> Brief A:
According to the commentary on aerospace mergers, which body rejected the proposed GE-Honeywell merger, leading the two companies to terminate their agreement?

> Source:
[Start]

AVIATION WEEK

Mergers missed – Five big M&A deals that never happened

Up front

Commentary with Stephen Perry, Oaklins’ Aerospace, Defense & Security (ADS) specialist 

ON 10 JUNE 2019, Grey Hayes and Tom Kennedy, then chairmen and CEOs of United Technologies Corp. and Raytheon, respectively, announced an unprecedented $135 billion merger of equals. As a result, Raytheon Technologies, later renamed RTX, became an aerospace and defense industry giant with $74 billion in combined revenue and 195,000 employees. Longtime industry watchers were astonished at the size of the deal, which remains the largest aerospace merger and acquisition (M&A) transaction ever, combining previous industry stalwarts Raytheon, UTC, Goodrich, Rockwell Collins, B/E Aerospace and Hamilton Sundstrand under a single corporate umbrella.

Prior to the Raytheon-UTC merger, the prevailing wisdom among analysts was that a transaction of such size was not possible due to antitrust concerns or national interests. In fact, many ambitious M&A deals in aerospace have gone by the wayside during the past 25 years. Five in particular, amounting to over $200 billion in total enterprise value, stand out. Had they happened, the industry today would be almost unrecognizable.

 ❶ In 1997, Norm Augustine, then chairman and CEO of Lockheed Martin, announced the proposed $11.6 billion acquisition of Northrop Grumman. The resulting entity would have had $37 billion in revenue and 230,000 employees. The U.S. Justice Department, with strong support from the Pentagon, filed suit in U.S. District Court to block the transaction, as the combined company would have accounted for 28% of the Defense Department’s procurement and research, development, test and evaluation budget. The deal was called off eight months later as “tension was rising with our biggest customer,” said Vance Coffman, Augustine’s successor.

❷ In 2000, Jack Welch, then chairman and CEO of GE, launched a last-minute $49 billion bid to acquire Honeywell International. GE’s bid topped UTC’s $40 billion offer, which Honeywell was on the cusp of accepting. The GE-Honeywell entity would have combined revenue of $155 billion and 460,000 employees. Due to unexpected rejection by the European Commission, GE and Honeywell terminated their merger agreement, even though it had been approved by the Justice Department.

❸ In 2007, French daily La Tribune reported that Thales and Safran were preparing to restart on again/off again merger plans. The pairing would have created the second-largest global aerospace equipment supplier after GE, with annual sales of $34 billion. In its quest to create French global aerospace and defense industry leaders, the French government reportedly encouraged EADS (now Airbus) to acquire Thales in 2004. But neither happened.

[End]

> Items:

[Start]

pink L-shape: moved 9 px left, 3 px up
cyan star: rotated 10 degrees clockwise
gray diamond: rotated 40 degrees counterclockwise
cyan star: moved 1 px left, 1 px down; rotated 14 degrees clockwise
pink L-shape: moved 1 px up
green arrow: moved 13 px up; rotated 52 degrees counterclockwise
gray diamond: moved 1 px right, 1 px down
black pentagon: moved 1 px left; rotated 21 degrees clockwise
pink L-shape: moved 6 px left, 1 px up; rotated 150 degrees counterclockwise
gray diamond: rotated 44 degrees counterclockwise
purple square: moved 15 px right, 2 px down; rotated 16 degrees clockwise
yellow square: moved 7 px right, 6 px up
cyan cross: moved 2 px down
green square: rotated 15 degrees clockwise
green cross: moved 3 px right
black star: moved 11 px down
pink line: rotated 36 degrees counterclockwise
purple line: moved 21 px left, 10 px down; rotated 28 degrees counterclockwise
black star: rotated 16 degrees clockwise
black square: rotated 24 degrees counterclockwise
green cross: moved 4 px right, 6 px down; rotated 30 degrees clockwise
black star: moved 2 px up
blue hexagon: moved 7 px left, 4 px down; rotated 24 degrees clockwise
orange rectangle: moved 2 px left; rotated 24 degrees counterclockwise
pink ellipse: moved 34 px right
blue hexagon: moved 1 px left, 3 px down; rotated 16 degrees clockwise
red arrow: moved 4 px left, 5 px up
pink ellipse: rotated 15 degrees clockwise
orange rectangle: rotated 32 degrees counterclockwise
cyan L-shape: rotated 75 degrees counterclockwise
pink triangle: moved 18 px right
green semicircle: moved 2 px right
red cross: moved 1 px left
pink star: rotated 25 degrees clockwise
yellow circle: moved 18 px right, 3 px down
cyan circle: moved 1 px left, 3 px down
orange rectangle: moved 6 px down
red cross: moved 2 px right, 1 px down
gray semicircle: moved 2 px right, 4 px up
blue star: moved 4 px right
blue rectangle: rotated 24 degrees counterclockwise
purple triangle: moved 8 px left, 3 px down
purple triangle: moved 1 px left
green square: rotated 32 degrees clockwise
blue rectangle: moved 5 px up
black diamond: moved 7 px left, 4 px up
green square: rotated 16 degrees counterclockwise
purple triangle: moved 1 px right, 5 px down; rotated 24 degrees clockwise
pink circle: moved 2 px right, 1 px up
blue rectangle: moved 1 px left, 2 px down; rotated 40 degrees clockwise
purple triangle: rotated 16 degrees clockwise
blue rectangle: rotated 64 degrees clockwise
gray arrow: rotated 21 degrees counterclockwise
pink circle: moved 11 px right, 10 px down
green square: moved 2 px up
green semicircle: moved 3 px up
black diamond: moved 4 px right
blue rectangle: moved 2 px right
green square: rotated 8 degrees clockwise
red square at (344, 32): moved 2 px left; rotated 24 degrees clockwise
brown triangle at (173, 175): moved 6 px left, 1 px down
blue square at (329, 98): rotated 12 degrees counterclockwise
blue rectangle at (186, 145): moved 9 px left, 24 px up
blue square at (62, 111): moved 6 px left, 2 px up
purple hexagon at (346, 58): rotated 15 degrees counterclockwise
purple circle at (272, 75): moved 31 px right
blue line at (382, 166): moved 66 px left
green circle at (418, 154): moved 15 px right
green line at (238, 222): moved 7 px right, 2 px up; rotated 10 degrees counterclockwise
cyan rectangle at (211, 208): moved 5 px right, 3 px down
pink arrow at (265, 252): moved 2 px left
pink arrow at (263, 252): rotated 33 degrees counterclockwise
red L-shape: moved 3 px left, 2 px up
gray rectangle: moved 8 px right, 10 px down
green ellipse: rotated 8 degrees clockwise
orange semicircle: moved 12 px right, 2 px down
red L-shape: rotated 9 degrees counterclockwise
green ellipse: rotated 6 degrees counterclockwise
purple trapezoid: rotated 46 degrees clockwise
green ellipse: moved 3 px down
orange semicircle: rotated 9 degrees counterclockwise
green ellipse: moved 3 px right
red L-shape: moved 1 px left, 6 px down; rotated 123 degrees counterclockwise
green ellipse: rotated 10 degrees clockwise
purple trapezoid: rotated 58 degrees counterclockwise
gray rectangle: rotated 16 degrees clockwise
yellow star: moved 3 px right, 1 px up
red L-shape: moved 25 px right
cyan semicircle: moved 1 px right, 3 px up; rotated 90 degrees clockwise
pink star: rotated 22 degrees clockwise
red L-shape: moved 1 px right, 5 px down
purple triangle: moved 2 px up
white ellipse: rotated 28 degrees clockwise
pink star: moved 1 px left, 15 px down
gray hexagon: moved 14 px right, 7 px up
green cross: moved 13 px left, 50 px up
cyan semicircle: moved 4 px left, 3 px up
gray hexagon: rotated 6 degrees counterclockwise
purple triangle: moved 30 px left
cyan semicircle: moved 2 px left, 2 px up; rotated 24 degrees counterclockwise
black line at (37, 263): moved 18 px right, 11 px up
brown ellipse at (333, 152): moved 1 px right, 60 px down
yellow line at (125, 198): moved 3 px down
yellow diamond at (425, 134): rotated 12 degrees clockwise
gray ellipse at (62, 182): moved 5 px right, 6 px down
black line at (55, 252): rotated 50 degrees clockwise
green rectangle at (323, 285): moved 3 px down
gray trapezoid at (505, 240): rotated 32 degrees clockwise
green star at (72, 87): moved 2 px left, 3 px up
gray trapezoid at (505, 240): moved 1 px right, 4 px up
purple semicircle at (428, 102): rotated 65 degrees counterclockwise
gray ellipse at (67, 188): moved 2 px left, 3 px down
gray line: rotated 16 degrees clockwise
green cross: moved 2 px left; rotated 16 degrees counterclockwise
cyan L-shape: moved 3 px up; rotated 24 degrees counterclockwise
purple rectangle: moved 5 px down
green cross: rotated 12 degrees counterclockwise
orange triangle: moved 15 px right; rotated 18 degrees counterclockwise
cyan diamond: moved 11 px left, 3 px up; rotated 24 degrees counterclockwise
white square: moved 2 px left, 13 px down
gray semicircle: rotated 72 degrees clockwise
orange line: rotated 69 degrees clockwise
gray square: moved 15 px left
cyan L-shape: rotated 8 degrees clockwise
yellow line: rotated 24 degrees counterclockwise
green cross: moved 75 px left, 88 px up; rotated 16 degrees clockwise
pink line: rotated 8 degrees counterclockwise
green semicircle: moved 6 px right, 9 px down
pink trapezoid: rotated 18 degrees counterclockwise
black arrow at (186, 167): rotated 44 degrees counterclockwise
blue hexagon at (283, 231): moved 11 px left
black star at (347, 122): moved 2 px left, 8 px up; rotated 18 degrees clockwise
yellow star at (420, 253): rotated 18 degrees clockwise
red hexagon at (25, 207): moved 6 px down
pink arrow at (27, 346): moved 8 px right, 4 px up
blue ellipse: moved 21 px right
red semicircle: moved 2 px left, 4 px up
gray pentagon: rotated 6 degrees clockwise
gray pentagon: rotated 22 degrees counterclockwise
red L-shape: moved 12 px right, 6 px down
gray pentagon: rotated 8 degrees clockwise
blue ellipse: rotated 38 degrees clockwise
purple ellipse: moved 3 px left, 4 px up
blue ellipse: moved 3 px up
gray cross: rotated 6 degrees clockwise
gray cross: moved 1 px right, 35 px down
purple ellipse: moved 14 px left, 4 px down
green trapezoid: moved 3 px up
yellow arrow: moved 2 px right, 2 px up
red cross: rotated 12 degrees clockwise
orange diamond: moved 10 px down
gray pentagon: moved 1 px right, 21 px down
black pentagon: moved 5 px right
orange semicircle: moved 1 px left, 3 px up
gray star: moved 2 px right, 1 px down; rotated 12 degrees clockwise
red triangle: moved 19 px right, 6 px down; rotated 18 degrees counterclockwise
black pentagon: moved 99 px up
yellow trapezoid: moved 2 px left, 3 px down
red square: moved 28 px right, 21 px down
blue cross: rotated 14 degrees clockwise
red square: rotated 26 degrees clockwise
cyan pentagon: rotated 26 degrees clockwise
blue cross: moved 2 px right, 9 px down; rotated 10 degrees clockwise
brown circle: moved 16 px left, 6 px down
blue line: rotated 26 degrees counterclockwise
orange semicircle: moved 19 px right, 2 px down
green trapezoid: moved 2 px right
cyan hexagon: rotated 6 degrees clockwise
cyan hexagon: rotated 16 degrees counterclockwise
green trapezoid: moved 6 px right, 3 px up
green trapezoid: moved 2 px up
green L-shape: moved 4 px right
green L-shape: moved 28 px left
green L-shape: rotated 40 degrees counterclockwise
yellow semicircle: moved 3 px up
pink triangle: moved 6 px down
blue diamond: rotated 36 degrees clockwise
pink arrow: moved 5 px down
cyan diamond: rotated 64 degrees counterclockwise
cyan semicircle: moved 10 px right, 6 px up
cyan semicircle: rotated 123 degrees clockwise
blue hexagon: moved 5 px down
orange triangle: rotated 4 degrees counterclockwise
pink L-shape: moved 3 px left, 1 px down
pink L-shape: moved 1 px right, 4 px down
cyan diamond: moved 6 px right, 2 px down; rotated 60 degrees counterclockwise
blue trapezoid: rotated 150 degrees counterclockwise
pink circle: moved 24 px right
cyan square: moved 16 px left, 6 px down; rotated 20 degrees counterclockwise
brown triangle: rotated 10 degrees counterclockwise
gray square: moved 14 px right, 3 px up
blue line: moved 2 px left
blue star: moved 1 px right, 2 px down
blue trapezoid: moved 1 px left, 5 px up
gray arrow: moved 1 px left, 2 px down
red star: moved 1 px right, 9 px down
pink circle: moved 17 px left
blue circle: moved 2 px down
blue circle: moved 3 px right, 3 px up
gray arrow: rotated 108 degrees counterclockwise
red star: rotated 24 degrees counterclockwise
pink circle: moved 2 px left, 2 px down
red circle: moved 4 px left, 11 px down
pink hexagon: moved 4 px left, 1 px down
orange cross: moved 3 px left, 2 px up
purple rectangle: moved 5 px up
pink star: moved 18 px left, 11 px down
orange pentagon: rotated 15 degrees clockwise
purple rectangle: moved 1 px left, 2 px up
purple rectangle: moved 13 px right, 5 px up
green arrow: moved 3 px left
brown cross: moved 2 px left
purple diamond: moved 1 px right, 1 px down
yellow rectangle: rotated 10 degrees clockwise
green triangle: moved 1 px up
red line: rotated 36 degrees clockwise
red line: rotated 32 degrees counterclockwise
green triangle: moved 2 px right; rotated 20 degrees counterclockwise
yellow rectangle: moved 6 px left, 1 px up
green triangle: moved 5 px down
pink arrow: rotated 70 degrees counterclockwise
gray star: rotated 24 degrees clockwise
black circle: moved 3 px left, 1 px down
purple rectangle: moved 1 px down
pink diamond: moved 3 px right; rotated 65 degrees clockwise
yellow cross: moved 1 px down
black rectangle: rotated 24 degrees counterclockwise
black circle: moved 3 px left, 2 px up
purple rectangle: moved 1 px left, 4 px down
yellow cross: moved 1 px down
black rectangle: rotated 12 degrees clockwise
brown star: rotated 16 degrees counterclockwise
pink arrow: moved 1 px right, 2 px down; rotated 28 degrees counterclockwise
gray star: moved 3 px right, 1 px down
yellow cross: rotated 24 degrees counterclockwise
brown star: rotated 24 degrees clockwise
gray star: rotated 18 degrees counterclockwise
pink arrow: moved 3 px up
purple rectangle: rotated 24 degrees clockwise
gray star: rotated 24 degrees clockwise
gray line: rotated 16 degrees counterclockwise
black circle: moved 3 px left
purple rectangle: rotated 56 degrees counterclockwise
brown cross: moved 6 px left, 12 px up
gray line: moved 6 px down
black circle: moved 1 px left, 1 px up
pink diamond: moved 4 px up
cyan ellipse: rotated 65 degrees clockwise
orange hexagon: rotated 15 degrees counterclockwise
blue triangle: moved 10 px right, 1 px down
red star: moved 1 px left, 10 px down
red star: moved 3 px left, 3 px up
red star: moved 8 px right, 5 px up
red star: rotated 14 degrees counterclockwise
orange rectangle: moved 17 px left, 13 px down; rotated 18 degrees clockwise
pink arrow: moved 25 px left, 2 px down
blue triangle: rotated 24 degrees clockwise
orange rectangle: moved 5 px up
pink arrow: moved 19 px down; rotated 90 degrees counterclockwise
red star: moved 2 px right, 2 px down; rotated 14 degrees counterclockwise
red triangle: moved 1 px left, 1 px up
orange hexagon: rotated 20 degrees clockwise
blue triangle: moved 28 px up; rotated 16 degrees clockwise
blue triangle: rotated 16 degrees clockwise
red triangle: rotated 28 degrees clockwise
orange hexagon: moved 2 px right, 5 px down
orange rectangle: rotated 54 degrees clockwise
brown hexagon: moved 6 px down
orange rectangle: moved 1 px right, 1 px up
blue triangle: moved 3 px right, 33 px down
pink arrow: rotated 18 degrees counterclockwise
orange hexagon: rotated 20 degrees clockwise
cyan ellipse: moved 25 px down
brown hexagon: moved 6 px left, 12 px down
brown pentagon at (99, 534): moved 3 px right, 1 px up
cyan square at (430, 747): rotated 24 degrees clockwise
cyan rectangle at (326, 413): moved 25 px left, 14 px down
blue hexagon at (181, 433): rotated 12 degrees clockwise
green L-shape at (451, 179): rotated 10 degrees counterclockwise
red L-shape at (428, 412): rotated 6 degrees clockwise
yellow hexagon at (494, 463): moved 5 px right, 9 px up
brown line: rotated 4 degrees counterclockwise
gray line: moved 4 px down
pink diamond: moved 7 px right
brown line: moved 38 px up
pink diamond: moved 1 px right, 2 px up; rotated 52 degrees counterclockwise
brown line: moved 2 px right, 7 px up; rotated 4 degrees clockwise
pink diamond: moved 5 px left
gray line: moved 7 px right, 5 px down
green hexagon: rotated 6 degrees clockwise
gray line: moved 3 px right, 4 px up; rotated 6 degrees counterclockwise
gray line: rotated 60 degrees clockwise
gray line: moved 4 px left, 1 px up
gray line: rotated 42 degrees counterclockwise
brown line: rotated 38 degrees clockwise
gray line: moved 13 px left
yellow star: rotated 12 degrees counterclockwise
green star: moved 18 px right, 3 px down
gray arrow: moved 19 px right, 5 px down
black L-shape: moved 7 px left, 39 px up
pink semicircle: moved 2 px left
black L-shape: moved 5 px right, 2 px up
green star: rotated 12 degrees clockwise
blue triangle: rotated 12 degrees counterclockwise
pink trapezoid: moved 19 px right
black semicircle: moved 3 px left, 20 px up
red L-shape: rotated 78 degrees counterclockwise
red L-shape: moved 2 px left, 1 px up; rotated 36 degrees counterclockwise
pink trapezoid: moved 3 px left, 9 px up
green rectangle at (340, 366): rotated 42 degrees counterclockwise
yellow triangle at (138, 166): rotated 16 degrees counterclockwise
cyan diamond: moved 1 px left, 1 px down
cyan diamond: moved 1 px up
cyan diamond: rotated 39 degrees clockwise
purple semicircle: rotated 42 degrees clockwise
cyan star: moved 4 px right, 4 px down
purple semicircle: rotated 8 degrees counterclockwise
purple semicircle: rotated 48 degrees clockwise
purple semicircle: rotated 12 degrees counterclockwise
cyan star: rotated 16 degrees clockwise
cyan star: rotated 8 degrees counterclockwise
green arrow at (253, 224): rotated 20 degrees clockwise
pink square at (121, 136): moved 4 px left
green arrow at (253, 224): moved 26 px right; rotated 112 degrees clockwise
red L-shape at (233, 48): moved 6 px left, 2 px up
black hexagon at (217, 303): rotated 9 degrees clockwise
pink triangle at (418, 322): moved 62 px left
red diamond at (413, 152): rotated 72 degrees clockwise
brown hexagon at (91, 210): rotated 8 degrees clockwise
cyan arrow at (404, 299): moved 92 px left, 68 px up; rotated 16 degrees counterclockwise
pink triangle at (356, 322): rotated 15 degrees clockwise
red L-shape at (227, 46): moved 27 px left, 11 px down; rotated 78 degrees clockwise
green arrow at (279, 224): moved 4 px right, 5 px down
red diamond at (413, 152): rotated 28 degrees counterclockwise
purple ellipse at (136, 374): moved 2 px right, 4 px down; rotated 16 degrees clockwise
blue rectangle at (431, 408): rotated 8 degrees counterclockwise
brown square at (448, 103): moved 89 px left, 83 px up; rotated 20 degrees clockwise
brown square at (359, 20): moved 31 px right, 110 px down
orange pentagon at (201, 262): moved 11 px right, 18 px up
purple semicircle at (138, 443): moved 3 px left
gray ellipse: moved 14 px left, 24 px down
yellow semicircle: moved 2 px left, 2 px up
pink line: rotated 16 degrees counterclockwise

[End]

> Brief B:
Duplicate the records from their first line through the line containing "orange rectangle: moved 6 px down", inclusive.

> Full response A:
The European Commission.

> Full response B:
pink L-shape: moved 9 px left, 3 px up
cyan star: rotated 10 degrees clockwise
gray diamond: rotated 40 degrees counterclockwise
cyan star: moved 1 px left, 1 px down; rotated 14 degrees clockwise
pink L-shape: moved 1 px up
green arrow: moved 13 px up; rotated 52 degrees counterclockwise
gray diamond: moved 1 px right, 1 px down
black pentagon: moved 1 px left; rotated 21 degrees clockwise
pink L-shape: moved 6 px left, 1 px up; rotated 150 degrees counterclockwise
gray diamond: rotated 44 degrees counterclockwise
purple square: moved 15 px right, 2 px down; rotated 16 degrees clockwise
yellow square: moved 7 px right, 6 px up
cyan cross: moved 2 px down
green square: rotated 15 degrees clockwise
green cross: moved 3 px right
black star: moved 11 px down
pink line: rotated 36 degrees counterclockwise
purple line: moved 21 px left, 10 px down; rotated 28 degrees counterclockwise
black star: rotated 16 degrees clockwise
black square: rotated 24 degrees counterclockwise
green cross: moved 4 px right, 6 px down; rotated 30 degrees clockwise
black star: moved 2 px up
blue hexagon: moved 7 px left, 4 px down; rotated 24 degrees clockwise
orange rectangle: moved 2 px left; rotated 24 degrees counterclockwise
pink ellipse: moved 34 px right
blue hexagon: moved 1 px left, 3 px down; rotated 16 degrees clockwise
red arrow: moved 4 px left, 5 px up
pink ellipse: rotated 15 degrees clockwise
orange rectangle: rotated 32 degrees counterclockwise
cyan L-shape: rotated 75 degrees counterclockwise
pink triangle: moved 18 px right
green semicircle: moved 2 px right
red cross: moved 1 px left
pink star: rotated 25 degrees clockwise
yellow circle: moved 18 px right, 3 px down
cyan circle: moved 1 px left, 3 px down
orange rectangle: moved 6 px down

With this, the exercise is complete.